Sorry about all the questions but will be moving later this year with wife and 3 children 7/9/12 and looking for good ares to live that is safe for kids to play out.i have budget of 250k need 4 beds + and preferably with private pool.We have been looking at Arabian Ranches which looks poerfect but wanted to hear if anyone lives on different complexes that have similar facilities for kids etc
thanks for all your advice


----------



## neilrock (May 7, 2011)

It will depend on what you are after.... I've just moved here and, Arabian Ranches is a bit far out but, I've heard good things about it.... I've got 2 kids and thinking about the Marina or Emirates Hills area.

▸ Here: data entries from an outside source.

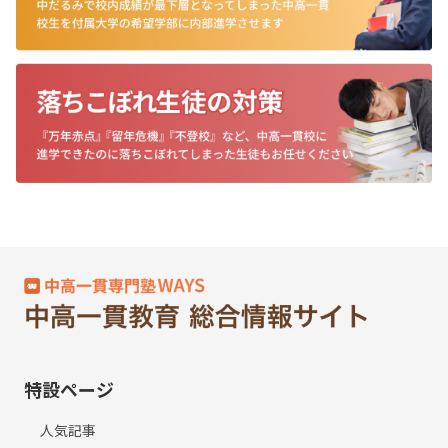
特設ページ
人気記事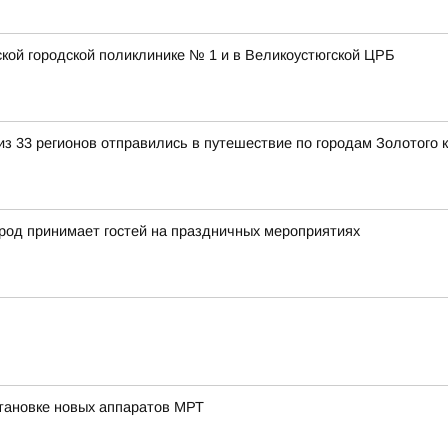
ской городской поликлинике № 1 и в Великоустюгской ЦРБ
з 33 регионов отправились в путешествие по городам Золотого 
город принимает гостей на праздничных мероприятиях
тановке новых аппаратов МРТ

Sent from my iPhone using ExpatForum


----------



## dubaibound3 (Jun 9, 2011)

location to me isnt that important as long as it has facilities on site and a community for the kids


----------



## stevieboy1980 (Sep 9, 2008)

250K is a great budget. we live in a 5 bed with a pool but the area isnt quite developed yet, although its just right for us. arabian ranches is a good choice, we lived there before.


----------



## Confiture (Jan 9, 2011)

Your kids school will / should have an influence at least.

Common advice is to fix the school then find a good area within easy driving distance. Most of the schools have waiting lists, whereas properties are more readily available.

A colleague of mine did it the other way and fixed up a years contract living in Jumeirah Beach but the only school he could find for his kid is 40 minutes drive each way.


----------